The series tells the story of indigenous Australia through the eyes of key characters such as Bennelong and Eddie Koiki Mabo, from the appearance of the First Fleet in 1788 to the disappearance of the terra nullius legal fiction in 1992.

It aimed to inject some indigenous perspectives into mainstream Australia's sense of itself, and may spark a fresh round of historians debating the value of "black armband and white blindfold" views of frontier history, said its producer, Darren Dale..

But its stories are not about "good guys and bad guys", and should be seen as part of our shared story, he said.

One of Australia's leading indigenous historians, Marcia Langton, was a senior consultant on the production and said the research for the series was "phenomenal".

"Now the nation has actual narrative histories that are rigorous and reliable and tell the history based on the records.

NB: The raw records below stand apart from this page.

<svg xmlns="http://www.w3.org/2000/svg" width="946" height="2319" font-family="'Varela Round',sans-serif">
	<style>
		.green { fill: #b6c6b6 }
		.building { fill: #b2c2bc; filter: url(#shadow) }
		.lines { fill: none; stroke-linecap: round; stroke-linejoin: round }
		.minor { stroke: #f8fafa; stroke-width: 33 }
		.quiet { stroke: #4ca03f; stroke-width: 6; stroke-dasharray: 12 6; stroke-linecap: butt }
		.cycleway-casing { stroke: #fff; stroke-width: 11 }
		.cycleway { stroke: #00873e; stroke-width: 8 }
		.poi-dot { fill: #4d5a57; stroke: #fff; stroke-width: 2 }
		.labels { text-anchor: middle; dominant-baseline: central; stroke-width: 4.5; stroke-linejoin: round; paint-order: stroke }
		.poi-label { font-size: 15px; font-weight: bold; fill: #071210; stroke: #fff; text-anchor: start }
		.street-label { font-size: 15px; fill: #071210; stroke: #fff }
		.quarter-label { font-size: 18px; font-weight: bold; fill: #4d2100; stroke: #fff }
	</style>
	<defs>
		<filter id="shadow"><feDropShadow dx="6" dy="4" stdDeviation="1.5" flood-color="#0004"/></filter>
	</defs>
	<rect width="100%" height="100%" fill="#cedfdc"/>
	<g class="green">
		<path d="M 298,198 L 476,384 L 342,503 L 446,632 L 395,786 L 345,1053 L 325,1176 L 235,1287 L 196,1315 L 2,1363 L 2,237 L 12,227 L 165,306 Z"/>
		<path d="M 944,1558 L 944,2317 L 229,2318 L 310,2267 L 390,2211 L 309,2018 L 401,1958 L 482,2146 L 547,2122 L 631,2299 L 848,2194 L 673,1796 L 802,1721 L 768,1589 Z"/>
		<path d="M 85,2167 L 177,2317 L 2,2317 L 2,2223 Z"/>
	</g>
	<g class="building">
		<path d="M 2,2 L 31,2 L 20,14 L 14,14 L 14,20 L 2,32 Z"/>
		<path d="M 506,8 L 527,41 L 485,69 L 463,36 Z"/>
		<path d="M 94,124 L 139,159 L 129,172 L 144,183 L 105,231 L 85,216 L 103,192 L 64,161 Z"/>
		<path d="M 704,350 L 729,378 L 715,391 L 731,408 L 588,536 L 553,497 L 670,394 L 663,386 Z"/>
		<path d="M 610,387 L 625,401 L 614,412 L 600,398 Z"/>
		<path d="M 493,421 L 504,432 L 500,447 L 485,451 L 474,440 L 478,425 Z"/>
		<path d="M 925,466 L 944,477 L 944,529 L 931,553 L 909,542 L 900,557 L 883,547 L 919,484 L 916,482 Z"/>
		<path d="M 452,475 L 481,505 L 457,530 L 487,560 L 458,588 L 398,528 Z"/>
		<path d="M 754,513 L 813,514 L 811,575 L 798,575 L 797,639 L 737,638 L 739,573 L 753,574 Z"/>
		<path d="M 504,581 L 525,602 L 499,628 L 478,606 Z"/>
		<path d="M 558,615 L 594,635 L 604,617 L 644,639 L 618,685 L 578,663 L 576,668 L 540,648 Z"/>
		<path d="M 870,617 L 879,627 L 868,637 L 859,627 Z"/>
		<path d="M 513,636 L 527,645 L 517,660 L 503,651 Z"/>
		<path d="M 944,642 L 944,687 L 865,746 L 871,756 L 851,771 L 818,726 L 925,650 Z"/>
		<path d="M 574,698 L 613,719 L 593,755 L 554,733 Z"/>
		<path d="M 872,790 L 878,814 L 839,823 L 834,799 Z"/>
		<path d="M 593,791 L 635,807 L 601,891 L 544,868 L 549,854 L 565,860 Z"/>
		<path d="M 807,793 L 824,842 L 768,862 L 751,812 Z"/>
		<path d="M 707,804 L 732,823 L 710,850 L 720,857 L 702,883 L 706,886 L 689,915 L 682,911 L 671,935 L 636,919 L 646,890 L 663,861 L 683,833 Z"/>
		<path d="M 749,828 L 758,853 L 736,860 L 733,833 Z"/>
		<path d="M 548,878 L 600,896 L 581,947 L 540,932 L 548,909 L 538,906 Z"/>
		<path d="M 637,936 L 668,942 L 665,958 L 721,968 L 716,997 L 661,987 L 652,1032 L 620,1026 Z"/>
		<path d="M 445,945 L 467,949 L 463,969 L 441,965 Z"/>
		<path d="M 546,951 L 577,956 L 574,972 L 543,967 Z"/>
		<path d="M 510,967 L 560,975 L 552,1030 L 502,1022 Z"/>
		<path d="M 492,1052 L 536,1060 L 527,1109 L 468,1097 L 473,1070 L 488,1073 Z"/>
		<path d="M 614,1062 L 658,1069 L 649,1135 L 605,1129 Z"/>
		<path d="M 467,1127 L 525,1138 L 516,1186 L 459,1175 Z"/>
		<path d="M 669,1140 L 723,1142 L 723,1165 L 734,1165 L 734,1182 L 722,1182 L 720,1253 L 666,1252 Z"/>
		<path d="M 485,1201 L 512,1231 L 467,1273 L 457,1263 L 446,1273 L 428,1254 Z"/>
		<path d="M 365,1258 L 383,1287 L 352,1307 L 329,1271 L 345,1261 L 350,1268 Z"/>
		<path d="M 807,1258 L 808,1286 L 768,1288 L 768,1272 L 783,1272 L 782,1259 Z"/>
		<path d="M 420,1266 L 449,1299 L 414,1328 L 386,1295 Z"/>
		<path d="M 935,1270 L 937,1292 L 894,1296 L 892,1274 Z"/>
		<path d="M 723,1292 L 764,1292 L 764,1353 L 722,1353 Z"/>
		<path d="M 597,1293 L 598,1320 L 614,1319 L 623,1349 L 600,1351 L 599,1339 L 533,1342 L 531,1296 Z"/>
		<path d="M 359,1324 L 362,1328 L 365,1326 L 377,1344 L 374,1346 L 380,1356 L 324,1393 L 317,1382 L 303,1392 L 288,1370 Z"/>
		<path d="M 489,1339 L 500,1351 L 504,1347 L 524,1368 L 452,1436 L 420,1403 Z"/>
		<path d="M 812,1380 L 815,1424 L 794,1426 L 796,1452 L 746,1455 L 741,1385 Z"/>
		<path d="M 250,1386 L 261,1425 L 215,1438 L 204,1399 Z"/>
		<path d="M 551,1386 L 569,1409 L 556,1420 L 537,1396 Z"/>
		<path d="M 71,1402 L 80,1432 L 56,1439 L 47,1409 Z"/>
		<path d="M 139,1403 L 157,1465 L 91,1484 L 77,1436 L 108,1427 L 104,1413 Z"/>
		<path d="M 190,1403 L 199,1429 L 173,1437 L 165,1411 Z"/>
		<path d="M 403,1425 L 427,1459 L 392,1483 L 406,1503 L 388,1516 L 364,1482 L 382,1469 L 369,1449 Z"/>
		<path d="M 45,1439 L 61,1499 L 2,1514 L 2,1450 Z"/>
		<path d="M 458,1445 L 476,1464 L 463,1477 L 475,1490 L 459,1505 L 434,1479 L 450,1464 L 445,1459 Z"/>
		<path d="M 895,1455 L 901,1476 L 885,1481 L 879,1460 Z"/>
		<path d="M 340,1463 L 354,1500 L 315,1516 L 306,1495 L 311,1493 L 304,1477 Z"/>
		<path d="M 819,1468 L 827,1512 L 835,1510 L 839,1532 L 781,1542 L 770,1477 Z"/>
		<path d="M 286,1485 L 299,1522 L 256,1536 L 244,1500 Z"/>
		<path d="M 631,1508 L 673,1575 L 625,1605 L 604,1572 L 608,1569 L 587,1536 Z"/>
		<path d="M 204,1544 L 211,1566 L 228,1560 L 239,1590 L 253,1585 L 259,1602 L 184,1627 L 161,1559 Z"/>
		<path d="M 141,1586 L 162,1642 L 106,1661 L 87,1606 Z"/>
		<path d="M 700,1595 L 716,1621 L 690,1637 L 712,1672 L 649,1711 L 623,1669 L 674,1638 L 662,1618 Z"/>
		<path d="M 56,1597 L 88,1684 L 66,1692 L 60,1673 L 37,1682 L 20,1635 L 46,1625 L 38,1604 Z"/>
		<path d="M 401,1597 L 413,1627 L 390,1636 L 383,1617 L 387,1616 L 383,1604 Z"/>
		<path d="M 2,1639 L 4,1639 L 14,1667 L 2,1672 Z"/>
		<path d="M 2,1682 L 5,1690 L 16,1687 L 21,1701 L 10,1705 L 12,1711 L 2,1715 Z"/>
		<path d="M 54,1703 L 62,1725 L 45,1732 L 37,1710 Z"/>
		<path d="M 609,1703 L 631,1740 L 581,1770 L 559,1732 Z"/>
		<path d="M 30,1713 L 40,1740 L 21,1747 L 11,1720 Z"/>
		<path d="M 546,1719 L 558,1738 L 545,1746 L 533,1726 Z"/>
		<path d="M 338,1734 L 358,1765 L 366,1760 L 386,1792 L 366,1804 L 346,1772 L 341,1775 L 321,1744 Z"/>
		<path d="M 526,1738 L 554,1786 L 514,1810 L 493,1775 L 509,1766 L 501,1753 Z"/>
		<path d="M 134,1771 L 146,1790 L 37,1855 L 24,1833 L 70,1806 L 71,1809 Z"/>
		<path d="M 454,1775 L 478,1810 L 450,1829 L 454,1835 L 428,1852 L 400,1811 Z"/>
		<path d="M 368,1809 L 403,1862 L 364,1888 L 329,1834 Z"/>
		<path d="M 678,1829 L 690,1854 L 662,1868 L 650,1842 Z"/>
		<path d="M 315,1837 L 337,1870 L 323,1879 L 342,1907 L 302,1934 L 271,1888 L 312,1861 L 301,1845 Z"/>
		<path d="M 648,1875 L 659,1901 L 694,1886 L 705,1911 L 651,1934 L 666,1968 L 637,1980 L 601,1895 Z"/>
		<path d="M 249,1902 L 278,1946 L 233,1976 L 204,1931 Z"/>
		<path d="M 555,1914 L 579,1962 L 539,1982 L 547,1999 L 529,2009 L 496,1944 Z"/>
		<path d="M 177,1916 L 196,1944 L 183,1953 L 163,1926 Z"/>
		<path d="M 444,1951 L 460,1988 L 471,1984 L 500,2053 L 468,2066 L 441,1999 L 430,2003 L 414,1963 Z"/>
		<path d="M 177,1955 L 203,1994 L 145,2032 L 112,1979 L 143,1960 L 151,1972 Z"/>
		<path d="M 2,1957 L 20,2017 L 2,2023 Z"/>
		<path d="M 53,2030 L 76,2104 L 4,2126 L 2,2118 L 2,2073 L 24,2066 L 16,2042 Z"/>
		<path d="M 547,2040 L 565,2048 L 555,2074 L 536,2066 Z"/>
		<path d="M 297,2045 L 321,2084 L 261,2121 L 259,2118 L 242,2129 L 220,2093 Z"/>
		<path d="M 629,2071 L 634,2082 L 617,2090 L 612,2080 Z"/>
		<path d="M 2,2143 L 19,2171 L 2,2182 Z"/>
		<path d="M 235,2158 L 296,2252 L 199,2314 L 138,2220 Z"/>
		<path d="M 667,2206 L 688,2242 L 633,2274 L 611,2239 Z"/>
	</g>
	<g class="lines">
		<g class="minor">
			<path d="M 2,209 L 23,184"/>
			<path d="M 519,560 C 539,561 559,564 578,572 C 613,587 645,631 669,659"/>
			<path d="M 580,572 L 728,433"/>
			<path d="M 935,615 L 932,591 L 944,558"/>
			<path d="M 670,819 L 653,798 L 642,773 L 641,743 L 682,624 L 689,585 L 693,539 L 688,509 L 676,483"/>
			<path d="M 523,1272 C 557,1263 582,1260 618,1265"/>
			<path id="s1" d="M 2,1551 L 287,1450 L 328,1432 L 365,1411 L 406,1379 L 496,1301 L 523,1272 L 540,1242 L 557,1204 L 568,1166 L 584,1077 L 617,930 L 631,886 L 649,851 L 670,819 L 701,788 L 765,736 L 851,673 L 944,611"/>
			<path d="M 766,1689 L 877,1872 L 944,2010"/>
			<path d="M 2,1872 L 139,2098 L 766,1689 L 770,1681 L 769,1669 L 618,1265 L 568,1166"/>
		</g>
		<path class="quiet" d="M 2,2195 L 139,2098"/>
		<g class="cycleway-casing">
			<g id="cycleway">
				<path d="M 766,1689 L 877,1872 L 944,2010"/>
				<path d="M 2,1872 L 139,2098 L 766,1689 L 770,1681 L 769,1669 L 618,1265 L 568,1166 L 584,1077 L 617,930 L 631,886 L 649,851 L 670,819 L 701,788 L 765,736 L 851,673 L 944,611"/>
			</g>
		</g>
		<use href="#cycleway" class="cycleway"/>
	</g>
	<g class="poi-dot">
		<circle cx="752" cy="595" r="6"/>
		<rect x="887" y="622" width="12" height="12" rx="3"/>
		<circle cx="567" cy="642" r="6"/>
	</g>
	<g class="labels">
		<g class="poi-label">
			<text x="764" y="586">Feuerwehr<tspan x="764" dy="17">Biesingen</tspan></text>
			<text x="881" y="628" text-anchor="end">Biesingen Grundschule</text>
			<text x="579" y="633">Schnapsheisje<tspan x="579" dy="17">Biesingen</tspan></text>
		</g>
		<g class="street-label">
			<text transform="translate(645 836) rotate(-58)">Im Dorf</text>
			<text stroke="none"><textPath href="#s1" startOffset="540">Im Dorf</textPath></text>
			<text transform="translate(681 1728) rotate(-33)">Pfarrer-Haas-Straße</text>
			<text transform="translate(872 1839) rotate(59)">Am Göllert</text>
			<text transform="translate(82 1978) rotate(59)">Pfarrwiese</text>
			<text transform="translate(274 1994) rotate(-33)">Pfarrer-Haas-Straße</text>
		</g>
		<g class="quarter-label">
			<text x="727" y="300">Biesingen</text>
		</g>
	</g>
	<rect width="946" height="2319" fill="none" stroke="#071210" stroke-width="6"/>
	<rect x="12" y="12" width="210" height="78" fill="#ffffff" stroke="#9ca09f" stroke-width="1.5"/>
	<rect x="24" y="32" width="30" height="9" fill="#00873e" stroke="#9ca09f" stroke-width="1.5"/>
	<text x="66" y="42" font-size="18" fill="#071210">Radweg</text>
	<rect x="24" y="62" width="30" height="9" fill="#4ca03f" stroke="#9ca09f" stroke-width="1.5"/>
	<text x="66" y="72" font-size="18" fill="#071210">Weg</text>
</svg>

"For too long the nation-building narrative has rested

on the proposition that Aborigines suffered … Of course it's true but it's much more complicated than that.

"We need a national history that's accessible to everybody, that is indeed a story but also tells all of the complications [and] isn't simplified for ideological purposes."

She said it was the most important TV history documentary - better than acclaimed accounts of America's civil war and civil rights eras. "In my view, this series exceeds those two both in the virtuosity of the television making, the excellence of the documentary skills brought to it, … the rigour and the range of historical sources and the length of the historical period covered."